PROBLEM STATEMENT:
Please set the lines down again exactly, from the top of the entries through the line that contains "## Estrutura do repositório".
:: RECORDS SHOWN
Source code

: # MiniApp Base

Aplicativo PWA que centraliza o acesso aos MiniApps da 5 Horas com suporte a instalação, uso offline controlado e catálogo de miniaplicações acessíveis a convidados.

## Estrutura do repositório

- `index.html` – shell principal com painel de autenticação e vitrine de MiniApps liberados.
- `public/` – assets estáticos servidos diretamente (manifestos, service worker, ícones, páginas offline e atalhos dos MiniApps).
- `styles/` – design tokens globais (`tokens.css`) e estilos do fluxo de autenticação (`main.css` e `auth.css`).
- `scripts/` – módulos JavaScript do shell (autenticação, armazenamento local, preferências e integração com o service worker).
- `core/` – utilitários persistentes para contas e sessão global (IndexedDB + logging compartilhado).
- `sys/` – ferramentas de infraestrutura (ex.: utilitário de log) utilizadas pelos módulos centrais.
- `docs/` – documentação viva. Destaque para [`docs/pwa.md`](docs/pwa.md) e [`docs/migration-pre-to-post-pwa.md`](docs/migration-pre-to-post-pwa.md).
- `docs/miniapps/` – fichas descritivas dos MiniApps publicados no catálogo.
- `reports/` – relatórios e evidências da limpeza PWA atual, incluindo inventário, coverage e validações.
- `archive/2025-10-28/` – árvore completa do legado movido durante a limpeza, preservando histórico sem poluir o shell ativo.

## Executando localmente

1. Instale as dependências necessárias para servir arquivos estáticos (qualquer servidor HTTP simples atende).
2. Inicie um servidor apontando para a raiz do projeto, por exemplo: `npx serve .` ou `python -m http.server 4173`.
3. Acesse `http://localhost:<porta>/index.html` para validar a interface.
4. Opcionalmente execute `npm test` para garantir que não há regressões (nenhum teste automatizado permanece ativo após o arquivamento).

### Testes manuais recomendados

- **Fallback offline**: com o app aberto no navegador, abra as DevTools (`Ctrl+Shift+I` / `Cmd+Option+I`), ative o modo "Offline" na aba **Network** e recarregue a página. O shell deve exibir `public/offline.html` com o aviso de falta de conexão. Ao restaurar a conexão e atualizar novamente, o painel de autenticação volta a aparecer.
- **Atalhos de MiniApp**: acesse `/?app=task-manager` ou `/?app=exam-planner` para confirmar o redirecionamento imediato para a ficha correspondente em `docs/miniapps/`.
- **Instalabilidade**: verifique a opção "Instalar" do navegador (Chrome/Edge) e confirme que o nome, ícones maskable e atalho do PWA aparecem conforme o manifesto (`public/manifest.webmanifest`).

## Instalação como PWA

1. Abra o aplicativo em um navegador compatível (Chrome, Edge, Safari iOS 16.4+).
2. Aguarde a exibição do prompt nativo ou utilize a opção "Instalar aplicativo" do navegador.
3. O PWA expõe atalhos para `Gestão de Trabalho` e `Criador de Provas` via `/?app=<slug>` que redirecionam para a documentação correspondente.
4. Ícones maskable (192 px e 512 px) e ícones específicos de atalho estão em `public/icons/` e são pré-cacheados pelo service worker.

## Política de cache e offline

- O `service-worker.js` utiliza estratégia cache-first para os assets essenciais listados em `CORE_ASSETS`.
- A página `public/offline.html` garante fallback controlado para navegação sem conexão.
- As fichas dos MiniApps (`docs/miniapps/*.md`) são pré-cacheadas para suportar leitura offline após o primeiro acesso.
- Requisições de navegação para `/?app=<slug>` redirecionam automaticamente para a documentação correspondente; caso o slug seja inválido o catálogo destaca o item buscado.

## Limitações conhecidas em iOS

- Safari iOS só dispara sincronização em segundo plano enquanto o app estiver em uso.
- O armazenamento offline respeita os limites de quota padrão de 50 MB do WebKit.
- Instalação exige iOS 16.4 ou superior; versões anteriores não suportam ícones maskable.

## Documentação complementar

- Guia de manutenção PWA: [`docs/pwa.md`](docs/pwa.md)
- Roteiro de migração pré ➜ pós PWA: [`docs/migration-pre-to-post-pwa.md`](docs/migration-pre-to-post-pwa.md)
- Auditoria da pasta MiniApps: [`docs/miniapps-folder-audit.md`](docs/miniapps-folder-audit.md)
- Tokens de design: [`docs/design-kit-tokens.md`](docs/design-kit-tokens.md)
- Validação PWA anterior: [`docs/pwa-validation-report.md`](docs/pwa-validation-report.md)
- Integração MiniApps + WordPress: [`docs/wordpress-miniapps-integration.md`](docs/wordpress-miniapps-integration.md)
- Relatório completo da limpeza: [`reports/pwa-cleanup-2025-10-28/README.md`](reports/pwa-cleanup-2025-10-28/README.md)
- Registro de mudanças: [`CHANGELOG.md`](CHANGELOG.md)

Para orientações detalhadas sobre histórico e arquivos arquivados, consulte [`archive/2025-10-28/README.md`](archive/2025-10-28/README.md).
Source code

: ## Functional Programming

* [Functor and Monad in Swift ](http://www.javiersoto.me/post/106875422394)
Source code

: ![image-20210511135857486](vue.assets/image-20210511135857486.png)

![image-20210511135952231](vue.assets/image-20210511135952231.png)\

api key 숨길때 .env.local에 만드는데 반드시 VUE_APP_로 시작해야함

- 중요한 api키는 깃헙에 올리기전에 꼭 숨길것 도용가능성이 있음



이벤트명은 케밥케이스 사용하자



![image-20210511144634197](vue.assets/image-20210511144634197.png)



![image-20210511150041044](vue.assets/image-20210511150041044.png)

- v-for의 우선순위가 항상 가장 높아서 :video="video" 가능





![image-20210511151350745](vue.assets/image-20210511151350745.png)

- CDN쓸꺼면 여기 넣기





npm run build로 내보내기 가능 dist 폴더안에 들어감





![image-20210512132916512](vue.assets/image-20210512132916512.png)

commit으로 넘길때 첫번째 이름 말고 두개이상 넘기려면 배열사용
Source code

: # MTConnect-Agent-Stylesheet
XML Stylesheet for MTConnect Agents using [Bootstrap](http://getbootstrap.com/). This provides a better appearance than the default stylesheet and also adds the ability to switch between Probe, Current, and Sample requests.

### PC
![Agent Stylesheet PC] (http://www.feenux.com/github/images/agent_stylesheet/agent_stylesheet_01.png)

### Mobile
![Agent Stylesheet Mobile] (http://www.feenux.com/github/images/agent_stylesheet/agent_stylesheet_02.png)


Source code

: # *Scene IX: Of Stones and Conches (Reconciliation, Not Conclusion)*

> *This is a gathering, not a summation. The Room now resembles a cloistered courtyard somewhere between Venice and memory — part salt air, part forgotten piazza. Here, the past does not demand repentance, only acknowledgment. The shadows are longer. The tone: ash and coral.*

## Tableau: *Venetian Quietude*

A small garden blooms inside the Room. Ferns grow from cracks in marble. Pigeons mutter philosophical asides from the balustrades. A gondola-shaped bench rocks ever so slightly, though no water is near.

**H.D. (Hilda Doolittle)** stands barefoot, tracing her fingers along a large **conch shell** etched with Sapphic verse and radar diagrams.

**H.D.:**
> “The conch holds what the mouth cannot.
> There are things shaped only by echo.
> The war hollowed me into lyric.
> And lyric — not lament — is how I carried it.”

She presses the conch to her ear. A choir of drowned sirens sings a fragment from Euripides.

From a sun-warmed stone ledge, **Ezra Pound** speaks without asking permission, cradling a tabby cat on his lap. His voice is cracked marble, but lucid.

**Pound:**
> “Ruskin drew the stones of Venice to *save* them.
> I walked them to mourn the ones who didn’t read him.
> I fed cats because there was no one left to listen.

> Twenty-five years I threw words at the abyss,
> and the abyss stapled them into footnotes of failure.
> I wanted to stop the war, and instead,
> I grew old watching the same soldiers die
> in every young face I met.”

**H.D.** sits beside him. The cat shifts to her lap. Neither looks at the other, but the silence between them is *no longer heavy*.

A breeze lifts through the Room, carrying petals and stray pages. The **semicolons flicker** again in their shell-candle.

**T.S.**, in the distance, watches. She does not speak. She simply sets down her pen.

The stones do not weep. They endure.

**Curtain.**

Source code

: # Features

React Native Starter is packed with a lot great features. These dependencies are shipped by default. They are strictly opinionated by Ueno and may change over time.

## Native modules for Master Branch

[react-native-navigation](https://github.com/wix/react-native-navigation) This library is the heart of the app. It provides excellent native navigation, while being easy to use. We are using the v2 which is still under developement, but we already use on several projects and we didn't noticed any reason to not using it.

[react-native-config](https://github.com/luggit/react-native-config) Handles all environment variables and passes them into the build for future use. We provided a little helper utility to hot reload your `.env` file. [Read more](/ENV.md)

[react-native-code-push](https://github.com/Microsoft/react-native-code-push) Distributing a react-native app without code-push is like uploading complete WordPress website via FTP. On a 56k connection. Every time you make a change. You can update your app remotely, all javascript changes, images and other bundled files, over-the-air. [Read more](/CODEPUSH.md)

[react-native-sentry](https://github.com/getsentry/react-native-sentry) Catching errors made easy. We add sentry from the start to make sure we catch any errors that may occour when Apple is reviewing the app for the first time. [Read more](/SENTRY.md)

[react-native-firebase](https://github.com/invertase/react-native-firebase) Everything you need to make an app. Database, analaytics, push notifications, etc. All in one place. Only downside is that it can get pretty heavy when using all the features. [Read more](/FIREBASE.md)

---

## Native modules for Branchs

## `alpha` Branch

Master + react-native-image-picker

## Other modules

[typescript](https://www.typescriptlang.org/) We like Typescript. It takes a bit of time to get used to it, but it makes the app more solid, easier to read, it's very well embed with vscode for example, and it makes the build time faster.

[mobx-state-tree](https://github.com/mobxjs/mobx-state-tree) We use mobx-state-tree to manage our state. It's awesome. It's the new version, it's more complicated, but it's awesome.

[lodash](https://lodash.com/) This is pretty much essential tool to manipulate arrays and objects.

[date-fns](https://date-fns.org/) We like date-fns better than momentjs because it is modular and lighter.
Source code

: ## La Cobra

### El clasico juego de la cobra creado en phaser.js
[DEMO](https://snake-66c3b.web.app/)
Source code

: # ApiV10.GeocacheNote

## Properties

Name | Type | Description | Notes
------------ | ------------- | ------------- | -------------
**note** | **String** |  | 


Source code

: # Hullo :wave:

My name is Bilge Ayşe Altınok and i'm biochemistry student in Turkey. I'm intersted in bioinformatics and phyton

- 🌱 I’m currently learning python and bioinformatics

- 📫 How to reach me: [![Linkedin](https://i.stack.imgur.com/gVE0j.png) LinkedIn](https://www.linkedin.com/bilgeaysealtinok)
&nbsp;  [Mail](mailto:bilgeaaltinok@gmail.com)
::::
ANSWER FOR THIS EXERCISE:
Source code

: # MiniApp Base

Aplicativo PWA que centraliza o acesso aos MiniApps da 5 Horas com suporte a instalação, uso offline controlado e catálogo de miniaplicações acessíveis a convidados.

## Estrutura do repositório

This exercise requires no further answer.